PAS DE SUBVENTION POUR « CONGO 60 »


Avant d’insister sur le fait qu’elle n’a reçu aucune subvention de la part des autorités congolaises pour réaliser cet ouvrage : « Certainement pas (rires) ! Pas du tout, évidemment. J’ai l’habitude de travailler dans la liberté de pensée et d’expression. Personne ne me contraint. J’ai rencontré effectivement un représentant de l’ambassade au moment de la conférence de presse, et c’est tout. On a eu un échange, et puis voilà ».

Belgavox est une société de production des news cinématographiques. Elle a un véritable monopole en Belgique sur la production de ces actualités à une époque où la plupart du public fréquentent les salles de cinéma. Donc, on peut dire que tous les Belges, et les Congolais aussi, ont vu leurs actualités relayées par les salles de cinéma.

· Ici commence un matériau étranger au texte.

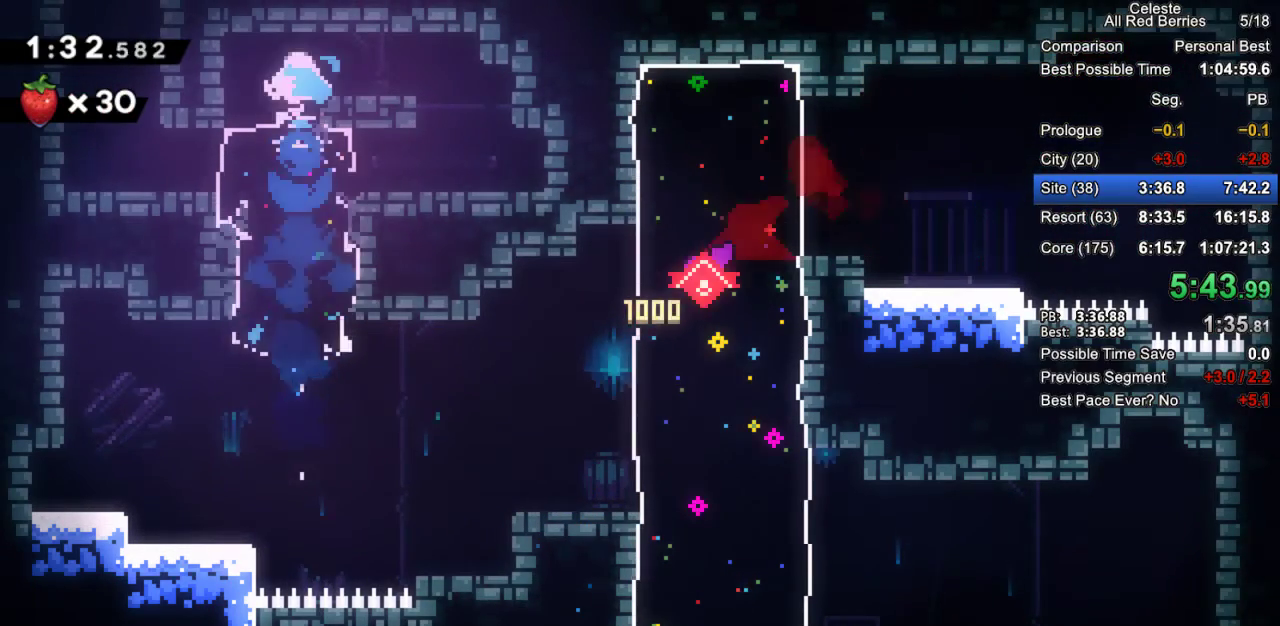
{"keys": ["left"], "events": [[17, "up", "up"], [117, "down", "down"], [150, "left", "down"], [200, "dash", "down"], [433, "dash", "up"], [433, "down", "up"]]}
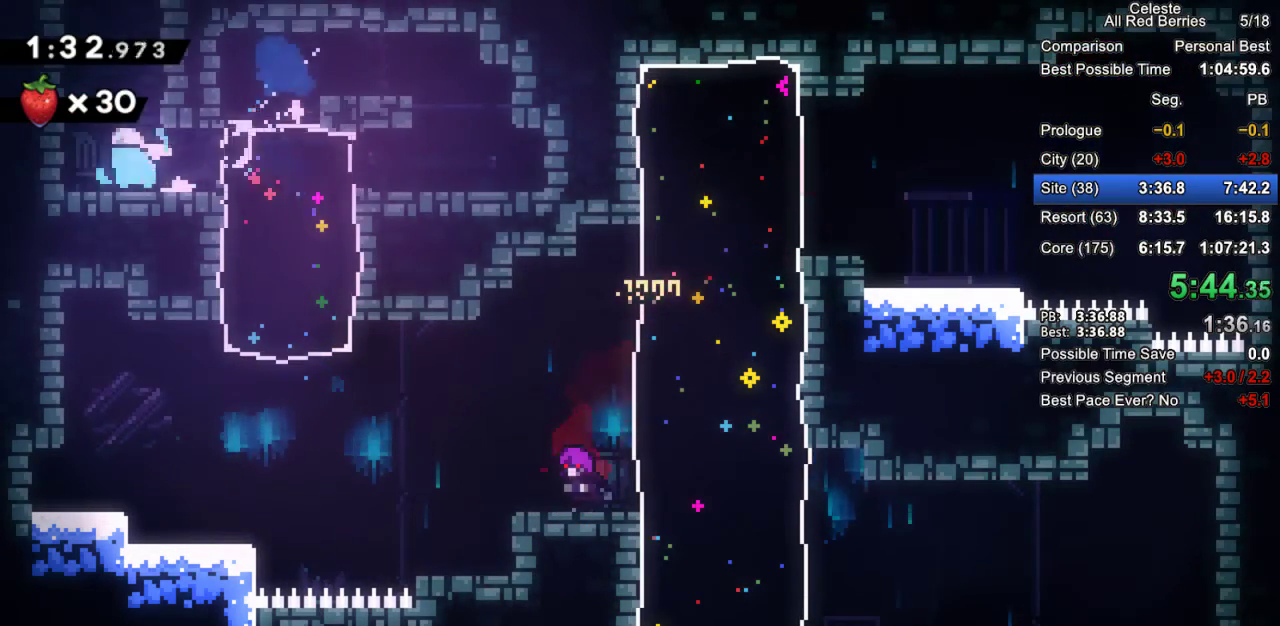
{"keys": ["up"], "events": [[33, "dash", "down"], [33, "left", "up"], [83, "up", "down"], [217, "dash", "up"]]}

C’est là que le public recevait, en 1960, toute l’information, qui est devenue par la suite télévisuelle. Indiquant le rôle qu’a joué cette société dans la conception de son livre, France Debray a précisé que Belgavox est, en fait, la source des archives qu’elle utilise.

« Je suis partie techniquement des films 35 millimètres de l’époque. C’est un équivalent belge de Gaumont Pathé. Sauf qu’elle a filmé en permanence au Congo. Par la suite, cette société a formé la société Congovox directement au Congo, et a assuré la création de la première télévision congolaise. Belgavox a filmé l’intégralité de l’indépendance du Congo. Bon, il y a des trous, mais sur le principal de l’évènement, elle était présente tout le temps. A l’automne 1960, cette société a reçu le prix spécial de Venise pour la qualité de ses reportages sur le Congo. Elle a reçu le prix au nom de l’impartialité de ses reportages. Mais dans le livre, je précise que les reportages de Belgavox de l’époque ne sont pas impartiaux. C’est clair que c’est le dénominateur commun d’une sorte de pensée unique existant dans le gouvernement belge ».